▸ Exercise directions
Every line of the listing is returned unchanged, and every picture is dropped.
==========
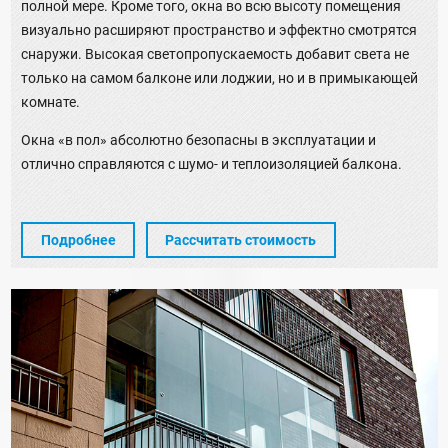
полной мере. Кроме того, окна во всю высоту помещения
визуально расширяют пространство и эффектно смотрятся
снаружи. Высокая светопропускаемость добавит света не
только на самом балконе или лоджии, но и в примыкающей
комнате.
Окна «в пол» абсолютно безопасны в эксплуатации и
отлично справляются с шумо- и теплоизоляцией балкона.
Подробнее
Рассчитать стоимость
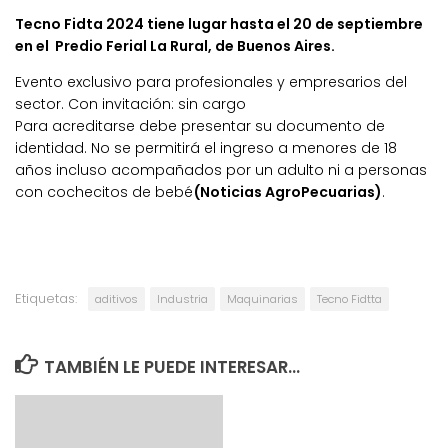
Tecno Fidta 2024 tiene lugar hasta el 20 de septiembre
en el Predio Ferial La Rural, de Buenos Aires.
Evento exclusivo para profesionales y empresarios del
sector. Con invitación: sin cargo
Para acreditarse debe presentar su documento de
identidad. No se permitirá el ingreso a menores de 18
años incluso acompañados por un adulto ni a personas
con cochecitos de bebé
(Noticias AgroPecuarias)
.
Etiquetas:
aditivos
Industria
Maquinarias
Tecno Fidtta
TAMBIÉN LE PUEDE INTERESAR...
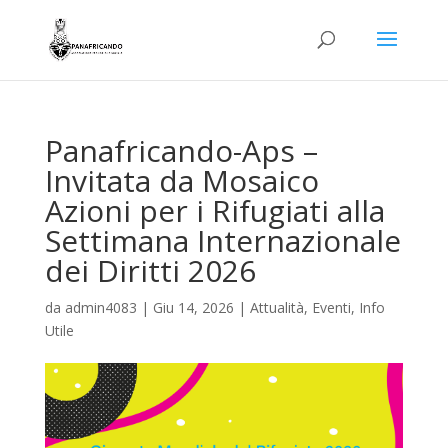
Panafricando-Aps –
Invitata da Mosaico
Azioni per i Rifugiati alla
Settimana Internazionale
dei Diritti 2026
da
admin4083
|
Giu 14, 2026
|
Attualità
,
Eventi
,
Info
Utile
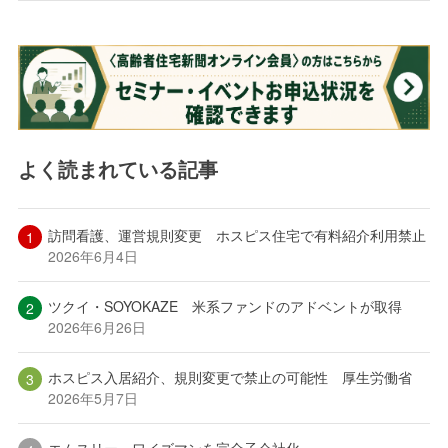
よく読まれている記事
訪問看護、運営規則変更 ホスピス住宅で有料紹介利用禁止
2026年6月4日
ツクイ・SOYOKAZE 米系ファンドのアドベントが取得
2026年6月26日
ホスピス入居紹介、規則変更で禁止の可能性 厚生労働省
2026年5月7日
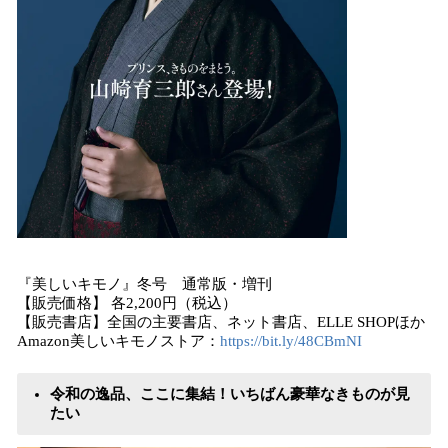
『美しいキモノ』冬号 通常版・増刊
【販売価格】 各2,200円（税込）
【販売書店】全国の主要書店、ネット書店、ELLE SHOPほか
Amazon美しいキモノストア：
https://bit.ly/48CBmNI
令和の逸品、ここに集結！いちばん豪華なきものが見
たい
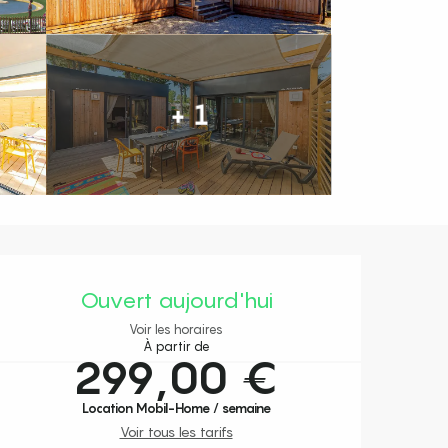
+ 1
Ouverture et coordonnées
Ouvert aujourd'hui
Voir les horaires
À partir de
299,00 €
Location Mobil-Home / semaine
Voir tous les tarifs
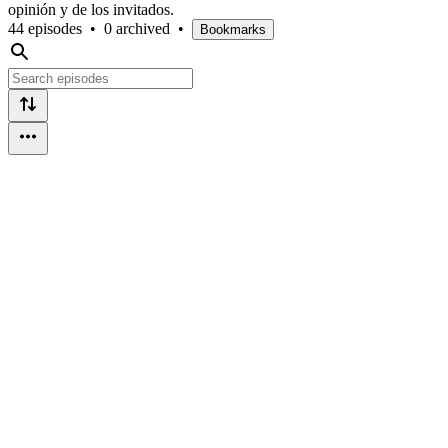
opinión y de los invitados.
44 episodes
•
0 archived
•
Bookmarks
==========
▸ Solution to this problem
полной мере. Кроме того, окна во всю высоту помещения
визуально расширяют пространство и эффектно смотрятся
снаружи. Высокая светопропускаемость добавит света не
только на самом балконе или лоджии, но и в примыкающей
комнате.
Окна «в пол» абсолютно безопасны в эксплуатации и
отлично справляются с шумо- и теплоизоляцией балкона.
Подробнее
Рассчитать стоимость
Tecno Fidta 2024 tiene lugar hasta el 20 de septiembre
en el Predio Ferial La Rural, de Buenos Aires.
Evento exclusivo para profesionales y empresarios del
sector. Con invitación: sin cargo
Para acreditarse debe presentar su documento de
identidad. No se permitirá el ingreso a menores de 18
años incluso acompañados por un adulto ni a personas
con cochecitos de bebé
(Noticias AgroPecuarias)
.
Etiquetas:
aditivos
Industria
Maquinarias
Tecno Fidtta
TAMBIÉN LE PUEDE INTERESAR...
Panafricando-Aps –
Invitata da Mosaico
Azioni per i Rifugiati alla
Settimana Internazionale
dei Diritti 2026
da
admin4083
|
Giu 14, 2026
|
Attualità
,
Eventi
,
Info
Utile
よく読まれている記事
訪問看護、運営規則変更 ホスピス住宅で有料紹介利用禁止
2026年6月4日
ツクイ・SOYOKAZE 米系ファンドのアドベントが取得
2026年6月26日
ホスピス入居紹介、規則変更で禁止の可能性 厚生労働省
2026年5月7日
『美しいキモノ』冬号 通常版・増刊
【販売価格】 各2,200円（税込）
【販売書店】全国の主要書店、ネット書店、ELLE SHOPほか
Amazon美しいキモノストア：
https://bit.ly/48CBmNI
令和の逸品、ここに集結！いちばん豪華なきものが見
たい
+ 1
Ouverture et coordonnées
Ouvert aujourd'hui
Voir les horaires
À partir de
299,00 €
Location Mobil-Home / semaine
Voir tous les tarifs
opinión y de los invitados.
44 episodes
•
0 archived
•
Bookmarks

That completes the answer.